What you need to do:
Please copy, exactly as they appear below, the lines from the one containing "vor einer Infektion." through the one containing "disfrutan de la".

--------------------

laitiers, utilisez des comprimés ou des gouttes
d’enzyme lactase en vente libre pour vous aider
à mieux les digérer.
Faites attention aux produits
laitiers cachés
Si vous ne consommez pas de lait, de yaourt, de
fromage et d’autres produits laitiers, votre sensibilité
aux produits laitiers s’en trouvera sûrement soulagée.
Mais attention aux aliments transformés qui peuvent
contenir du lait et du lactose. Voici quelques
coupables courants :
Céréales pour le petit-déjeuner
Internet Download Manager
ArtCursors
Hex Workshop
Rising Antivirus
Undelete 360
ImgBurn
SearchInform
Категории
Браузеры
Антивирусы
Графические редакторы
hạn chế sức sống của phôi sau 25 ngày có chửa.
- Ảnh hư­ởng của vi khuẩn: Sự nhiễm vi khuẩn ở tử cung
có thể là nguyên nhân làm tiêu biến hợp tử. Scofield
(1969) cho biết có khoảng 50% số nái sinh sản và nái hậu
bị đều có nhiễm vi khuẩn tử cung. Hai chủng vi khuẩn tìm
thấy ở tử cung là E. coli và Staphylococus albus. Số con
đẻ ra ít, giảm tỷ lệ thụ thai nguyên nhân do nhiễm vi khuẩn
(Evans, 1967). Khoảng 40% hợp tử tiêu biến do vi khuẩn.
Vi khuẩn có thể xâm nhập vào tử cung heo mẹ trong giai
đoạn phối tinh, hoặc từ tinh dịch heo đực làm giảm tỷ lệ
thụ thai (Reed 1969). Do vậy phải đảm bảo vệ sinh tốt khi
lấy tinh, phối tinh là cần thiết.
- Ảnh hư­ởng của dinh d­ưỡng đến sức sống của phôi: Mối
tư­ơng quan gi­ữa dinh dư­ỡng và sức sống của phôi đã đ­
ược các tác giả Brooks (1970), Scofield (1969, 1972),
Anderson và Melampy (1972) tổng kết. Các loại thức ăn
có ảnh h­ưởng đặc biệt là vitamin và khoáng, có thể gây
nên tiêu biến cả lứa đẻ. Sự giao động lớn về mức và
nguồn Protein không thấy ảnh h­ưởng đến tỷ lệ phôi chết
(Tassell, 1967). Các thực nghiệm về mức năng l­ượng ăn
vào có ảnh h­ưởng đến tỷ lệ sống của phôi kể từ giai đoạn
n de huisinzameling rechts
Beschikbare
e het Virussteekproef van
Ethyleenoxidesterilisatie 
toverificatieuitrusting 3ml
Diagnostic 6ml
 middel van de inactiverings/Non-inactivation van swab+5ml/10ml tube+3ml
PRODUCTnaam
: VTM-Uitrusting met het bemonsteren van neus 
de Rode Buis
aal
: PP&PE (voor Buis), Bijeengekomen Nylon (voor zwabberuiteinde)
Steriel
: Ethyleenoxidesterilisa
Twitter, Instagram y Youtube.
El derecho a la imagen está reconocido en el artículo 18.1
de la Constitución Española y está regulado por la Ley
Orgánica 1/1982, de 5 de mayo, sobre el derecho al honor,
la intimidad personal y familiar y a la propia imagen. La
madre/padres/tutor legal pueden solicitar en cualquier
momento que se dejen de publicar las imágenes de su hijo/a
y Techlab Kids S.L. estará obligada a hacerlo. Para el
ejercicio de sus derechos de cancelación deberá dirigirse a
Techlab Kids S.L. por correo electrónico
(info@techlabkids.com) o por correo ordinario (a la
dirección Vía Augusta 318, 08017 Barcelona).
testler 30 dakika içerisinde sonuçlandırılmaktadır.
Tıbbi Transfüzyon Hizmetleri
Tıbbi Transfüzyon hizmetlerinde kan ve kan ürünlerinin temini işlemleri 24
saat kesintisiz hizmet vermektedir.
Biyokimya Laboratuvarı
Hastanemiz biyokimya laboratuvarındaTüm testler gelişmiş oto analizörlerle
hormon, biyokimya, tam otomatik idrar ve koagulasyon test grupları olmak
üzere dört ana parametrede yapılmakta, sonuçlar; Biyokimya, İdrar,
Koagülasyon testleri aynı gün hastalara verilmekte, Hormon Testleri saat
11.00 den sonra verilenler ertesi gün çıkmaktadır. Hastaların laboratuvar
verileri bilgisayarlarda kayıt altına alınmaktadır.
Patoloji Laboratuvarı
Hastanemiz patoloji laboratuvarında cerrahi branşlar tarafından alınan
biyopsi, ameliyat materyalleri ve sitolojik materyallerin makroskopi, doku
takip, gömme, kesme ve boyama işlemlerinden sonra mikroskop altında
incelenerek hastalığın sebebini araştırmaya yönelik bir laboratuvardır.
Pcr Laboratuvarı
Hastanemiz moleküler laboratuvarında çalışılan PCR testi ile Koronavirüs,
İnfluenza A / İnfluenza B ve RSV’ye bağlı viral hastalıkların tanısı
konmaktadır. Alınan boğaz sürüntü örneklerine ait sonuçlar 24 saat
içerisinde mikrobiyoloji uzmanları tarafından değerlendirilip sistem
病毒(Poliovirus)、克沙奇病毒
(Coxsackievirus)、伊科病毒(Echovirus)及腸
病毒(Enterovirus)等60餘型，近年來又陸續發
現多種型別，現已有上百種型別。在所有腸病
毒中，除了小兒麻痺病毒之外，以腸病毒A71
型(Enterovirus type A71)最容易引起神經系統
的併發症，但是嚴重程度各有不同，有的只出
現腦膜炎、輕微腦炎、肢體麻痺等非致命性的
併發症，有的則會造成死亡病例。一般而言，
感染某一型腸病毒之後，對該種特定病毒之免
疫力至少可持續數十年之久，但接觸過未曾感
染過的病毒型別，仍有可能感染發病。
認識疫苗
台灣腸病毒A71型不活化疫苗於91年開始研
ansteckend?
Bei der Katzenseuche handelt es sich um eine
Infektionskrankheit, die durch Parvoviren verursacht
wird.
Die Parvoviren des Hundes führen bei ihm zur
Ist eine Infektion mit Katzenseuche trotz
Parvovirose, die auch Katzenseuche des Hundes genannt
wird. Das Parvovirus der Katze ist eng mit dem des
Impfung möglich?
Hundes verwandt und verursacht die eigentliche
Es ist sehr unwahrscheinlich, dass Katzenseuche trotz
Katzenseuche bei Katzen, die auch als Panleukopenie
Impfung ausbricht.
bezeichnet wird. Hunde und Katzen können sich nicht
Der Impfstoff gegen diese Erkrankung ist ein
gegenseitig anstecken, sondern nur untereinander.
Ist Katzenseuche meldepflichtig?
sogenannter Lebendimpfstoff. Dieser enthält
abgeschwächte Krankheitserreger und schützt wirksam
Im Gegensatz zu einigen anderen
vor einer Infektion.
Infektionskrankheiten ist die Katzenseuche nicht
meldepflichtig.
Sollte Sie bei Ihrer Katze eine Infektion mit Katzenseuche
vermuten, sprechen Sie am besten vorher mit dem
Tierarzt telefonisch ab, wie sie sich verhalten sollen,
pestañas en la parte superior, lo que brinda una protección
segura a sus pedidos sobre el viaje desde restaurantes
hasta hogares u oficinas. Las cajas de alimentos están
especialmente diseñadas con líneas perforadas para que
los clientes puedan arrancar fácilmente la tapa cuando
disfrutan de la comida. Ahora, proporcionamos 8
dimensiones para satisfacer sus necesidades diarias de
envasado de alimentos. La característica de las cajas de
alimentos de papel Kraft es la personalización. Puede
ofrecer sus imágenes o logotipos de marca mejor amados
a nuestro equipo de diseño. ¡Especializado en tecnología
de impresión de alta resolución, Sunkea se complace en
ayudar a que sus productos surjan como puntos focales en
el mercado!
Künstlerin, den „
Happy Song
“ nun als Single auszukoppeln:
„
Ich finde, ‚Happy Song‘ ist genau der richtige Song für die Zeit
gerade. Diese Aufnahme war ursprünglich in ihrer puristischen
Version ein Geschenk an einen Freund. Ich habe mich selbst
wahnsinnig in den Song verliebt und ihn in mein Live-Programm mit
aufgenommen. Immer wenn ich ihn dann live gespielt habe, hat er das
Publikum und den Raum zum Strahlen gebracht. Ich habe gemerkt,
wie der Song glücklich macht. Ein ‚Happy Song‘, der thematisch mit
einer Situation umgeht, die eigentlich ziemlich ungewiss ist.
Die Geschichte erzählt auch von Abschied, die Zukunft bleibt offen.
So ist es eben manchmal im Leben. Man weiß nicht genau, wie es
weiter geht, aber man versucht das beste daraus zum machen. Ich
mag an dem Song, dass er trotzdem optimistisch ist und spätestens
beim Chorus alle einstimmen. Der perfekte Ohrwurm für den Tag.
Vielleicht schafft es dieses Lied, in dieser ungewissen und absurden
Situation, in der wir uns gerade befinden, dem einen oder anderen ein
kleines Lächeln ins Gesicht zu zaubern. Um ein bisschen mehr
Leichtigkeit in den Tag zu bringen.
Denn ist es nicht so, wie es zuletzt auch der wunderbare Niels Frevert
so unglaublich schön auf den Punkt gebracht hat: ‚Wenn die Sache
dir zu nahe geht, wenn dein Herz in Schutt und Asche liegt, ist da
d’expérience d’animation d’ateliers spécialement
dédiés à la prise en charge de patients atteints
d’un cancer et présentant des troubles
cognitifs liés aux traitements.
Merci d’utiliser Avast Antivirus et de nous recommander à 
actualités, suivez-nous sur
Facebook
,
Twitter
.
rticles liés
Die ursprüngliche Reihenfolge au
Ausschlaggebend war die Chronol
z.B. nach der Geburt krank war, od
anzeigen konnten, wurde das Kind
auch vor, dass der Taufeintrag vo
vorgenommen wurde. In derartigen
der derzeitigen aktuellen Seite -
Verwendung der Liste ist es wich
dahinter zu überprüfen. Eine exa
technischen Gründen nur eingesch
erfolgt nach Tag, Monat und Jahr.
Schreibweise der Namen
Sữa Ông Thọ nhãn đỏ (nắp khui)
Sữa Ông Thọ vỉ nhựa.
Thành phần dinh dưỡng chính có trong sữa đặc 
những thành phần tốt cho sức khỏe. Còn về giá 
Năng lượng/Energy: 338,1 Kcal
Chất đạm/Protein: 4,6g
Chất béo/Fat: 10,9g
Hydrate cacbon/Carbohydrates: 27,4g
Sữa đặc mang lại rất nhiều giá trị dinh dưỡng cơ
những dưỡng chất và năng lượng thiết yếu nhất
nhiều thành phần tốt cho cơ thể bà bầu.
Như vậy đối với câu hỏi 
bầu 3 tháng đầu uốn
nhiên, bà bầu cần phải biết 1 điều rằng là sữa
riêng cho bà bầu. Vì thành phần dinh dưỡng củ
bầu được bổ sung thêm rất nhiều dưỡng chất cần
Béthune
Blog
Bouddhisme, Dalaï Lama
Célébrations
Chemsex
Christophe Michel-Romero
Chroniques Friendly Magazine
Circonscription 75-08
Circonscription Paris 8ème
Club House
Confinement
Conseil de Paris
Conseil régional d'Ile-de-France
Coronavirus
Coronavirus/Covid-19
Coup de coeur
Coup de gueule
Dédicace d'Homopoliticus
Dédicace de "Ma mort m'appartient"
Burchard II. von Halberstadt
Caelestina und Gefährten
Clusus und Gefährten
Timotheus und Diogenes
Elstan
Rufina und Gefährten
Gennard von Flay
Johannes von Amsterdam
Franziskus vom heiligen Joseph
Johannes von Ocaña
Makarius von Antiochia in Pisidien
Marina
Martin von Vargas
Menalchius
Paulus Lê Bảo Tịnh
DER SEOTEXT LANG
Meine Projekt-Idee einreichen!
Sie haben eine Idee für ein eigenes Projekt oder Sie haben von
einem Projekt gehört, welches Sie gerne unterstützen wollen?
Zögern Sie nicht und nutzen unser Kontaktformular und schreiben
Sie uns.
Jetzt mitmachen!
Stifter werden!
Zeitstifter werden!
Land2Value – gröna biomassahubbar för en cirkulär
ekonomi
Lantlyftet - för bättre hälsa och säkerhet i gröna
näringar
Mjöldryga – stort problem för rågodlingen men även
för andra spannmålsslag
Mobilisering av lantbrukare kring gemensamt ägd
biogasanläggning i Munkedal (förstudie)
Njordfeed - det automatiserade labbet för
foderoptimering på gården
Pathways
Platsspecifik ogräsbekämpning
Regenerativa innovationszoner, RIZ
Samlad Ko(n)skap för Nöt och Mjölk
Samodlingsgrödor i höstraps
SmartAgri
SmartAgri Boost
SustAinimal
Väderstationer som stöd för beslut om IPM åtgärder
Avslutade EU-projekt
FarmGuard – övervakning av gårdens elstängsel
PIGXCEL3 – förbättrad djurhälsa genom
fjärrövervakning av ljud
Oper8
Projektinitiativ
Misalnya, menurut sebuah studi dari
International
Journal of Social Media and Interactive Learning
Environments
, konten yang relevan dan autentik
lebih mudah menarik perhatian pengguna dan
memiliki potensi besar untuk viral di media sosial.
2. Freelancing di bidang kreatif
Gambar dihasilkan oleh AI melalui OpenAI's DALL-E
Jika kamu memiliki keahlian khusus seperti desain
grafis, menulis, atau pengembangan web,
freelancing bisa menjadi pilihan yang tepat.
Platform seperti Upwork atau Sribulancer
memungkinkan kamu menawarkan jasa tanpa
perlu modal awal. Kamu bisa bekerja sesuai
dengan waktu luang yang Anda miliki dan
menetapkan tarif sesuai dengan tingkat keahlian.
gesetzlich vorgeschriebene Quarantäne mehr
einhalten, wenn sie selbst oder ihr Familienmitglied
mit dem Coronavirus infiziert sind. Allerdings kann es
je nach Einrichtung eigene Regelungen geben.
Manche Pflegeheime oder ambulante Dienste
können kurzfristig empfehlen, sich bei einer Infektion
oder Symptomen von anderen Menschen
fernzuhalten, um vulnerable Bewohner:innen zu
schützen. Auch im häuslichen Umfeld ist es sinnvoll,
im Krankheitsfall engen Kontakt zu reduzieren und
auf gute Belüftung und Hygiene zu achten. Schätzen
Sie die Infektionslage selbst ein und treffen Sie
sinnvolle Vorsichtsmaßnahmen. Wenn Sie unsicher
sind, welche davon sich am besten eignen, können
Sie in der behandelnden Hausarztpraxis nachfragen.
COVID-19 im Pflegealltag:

--------------------

Result for this exercise:
vor einer Infektion.
Infektionskrankheiten ist die Katzenseuche nicht
meldepflichtig.
Sollte Sie bei Ihrer Katze eine Infektion mit Katzenseuche
vermuten, sprechen Sie am besten vorher mit dem
Tierarzt telefonisch ab, wie sie sich verhalten sollen,
pestañas en la parte superior, lo que brinda una protección
segura a sus pedidos sobre el viaje desde restaurantes
hasta hogares u oficinas. Las cajas de alimentos están
especialmente diseñadas con líneas perforadas para que
los clientes puedan arrancar fácilmente la tapa cuando
disfrutan de la comida. Ahora, proporcionamos 8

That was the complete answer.